En avril dernier, je reçois un SMS de sa part m’invitant à la pièce de théâtre qu’elle vient d’écrire, Inheritance (Héritage). Je décide d’y aller accompagné, sans savoir à quoi m’attendre. La pièce, qui tient place dans un café new-yorkais, présente la relation entre Georges, un Français, et Florence, une Américaine ayant sollicité Georges pour des cours de français dans le cadre de son futur voyage en Belgique. La rencontre évolue vers une relation sexuelle et sentimentale compliquée entre les deux personnages. Je me rends compte que Sara a réutilisé beaucoup de nos conversations et la dynamique entre nous deux.

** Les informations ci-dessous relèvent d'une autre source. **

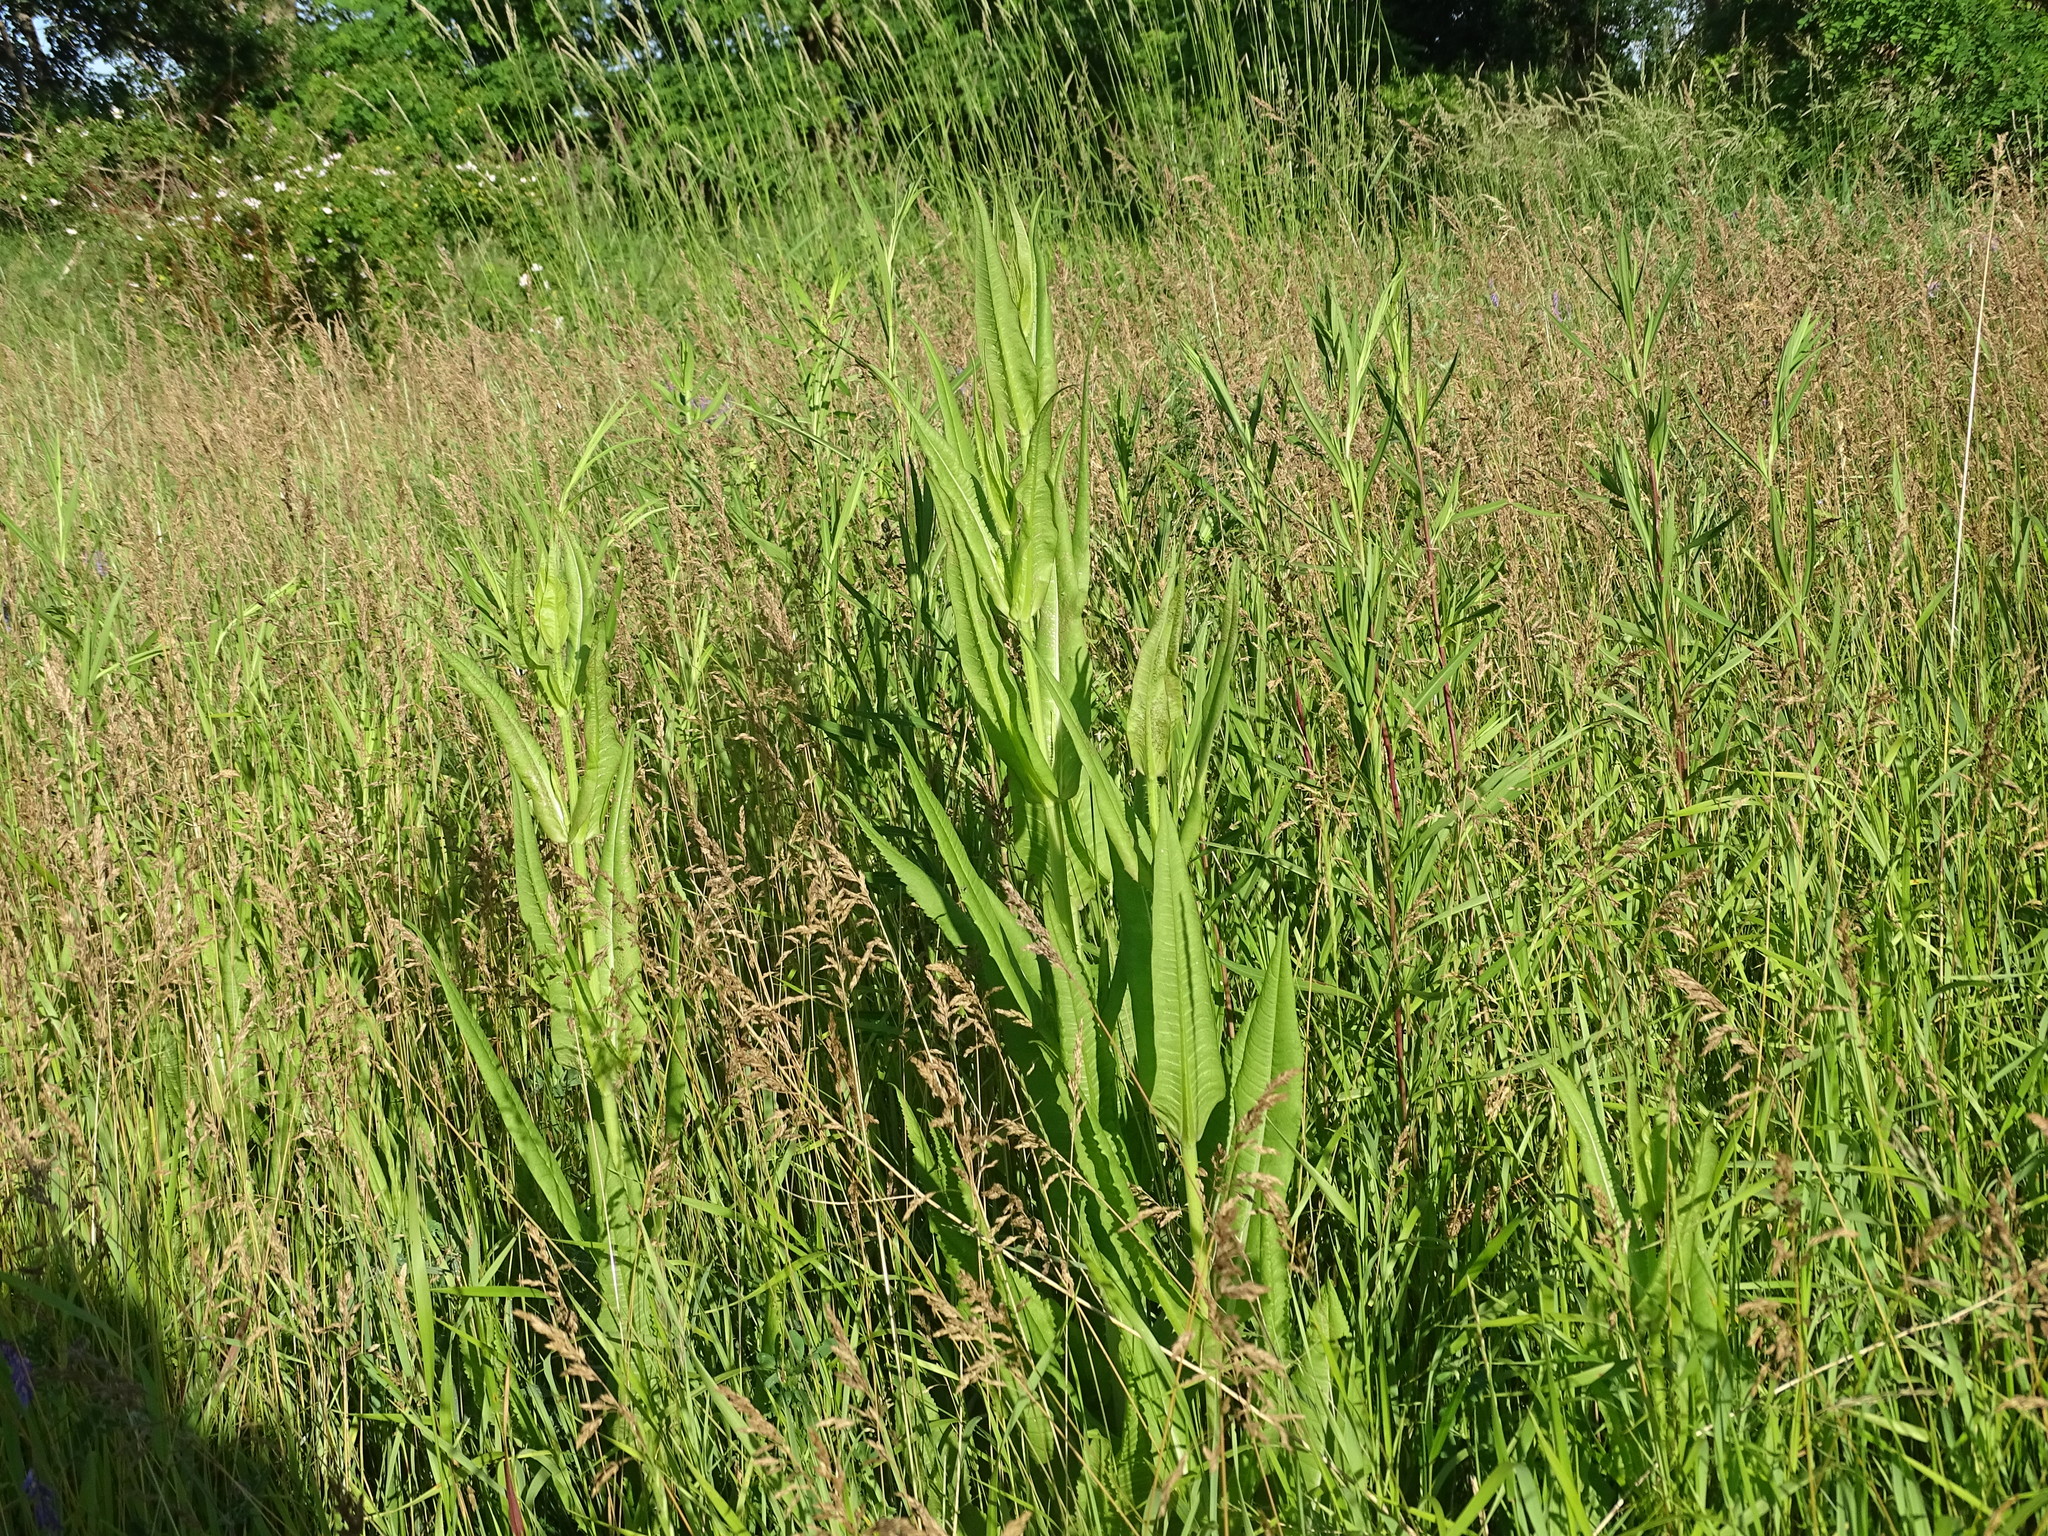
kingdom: Plantae
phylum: Tracheophyta
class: Magnoliopsida
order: Dipsacales
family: Caprifoliaceae
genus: Dipsacus
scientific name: Dipsacus fullonum
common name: Teasel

Le fait que Georges (moi) reste en général très calme et maître de ses émotions et le fait que Florence (Sara) s’emballe vite et essaye de jouer là dessus pour le faire réagir. Je retrouve également dans la pièce des confidences que j’avais faites à Sara, comme celle de mon oncle ayant échappé aux chambres à gaz pendant la guerre. Les scènes de sexe me rappellent également quelques souvenirs. La pièce se termine par la déclaration d’amour de Florence à Georges, qui lui demande de s’autoriser l’accès à ses sentiments et de prendre une décision envers elle. Georges justifie son refus d’aimer Florence par son lourd héritage familial…

Bilan :

Avoir été l’objet d’une passion comme celle-ci est assez flatteur. Mais voir sa vie et son intimité déballées sur scène de cette manière était vraiment gênant. Au final, j’ai l’impression que la pièce résume bien ma relation avec Sara, sur son incapacité à percer ma carapace et la frustration qui en ressort. Je suis parti comme je suis venu après la pièce et nous n’en avons pas rediscuté depuis. Le plus drôle dans l’histoire ? J’ai appris que Sara s’était mise en couple avec le comédien qui jouait mon rôle !

Le dating à New York :

Entre celle qui appelle la police m’accusant de l’avoir frappé, celle qui prend la fuite au premier rendez-vous pendant que je suis aux toilettes ou celle qui me demande de lui couper le bras pendant l’acte, je pourrais écrire un livre sur mes dates foireux ! C’est assez facile de rencontrer des filles à New York et en même temps c’est une activité à plein temps. C’est la loi des nombres. Il faut “matcher” 20 fois pour espérer enclencher dix conversations qui aboutiront sur trois rendez-vous, dont deux s’annuleront. Le tout en allant super vite car les filles sont ultra-sollicitées. Et quand ton date se termine, tu retournes illico sur l’appli avec l’impression de pouvoir toujours trouver mieux…

Ce qui me plait sur les apps, c’est de pouvoir rencontrer des filles qui ne sont que de passage à New York, ou qui voyagent beaucoup. J’ai peur de la routine du couple, du coup j’enchaine pas mal de rencontres sans lendemain. Comme le résume une pote à moi, tinder, c’est “l’ubérisation du cul”.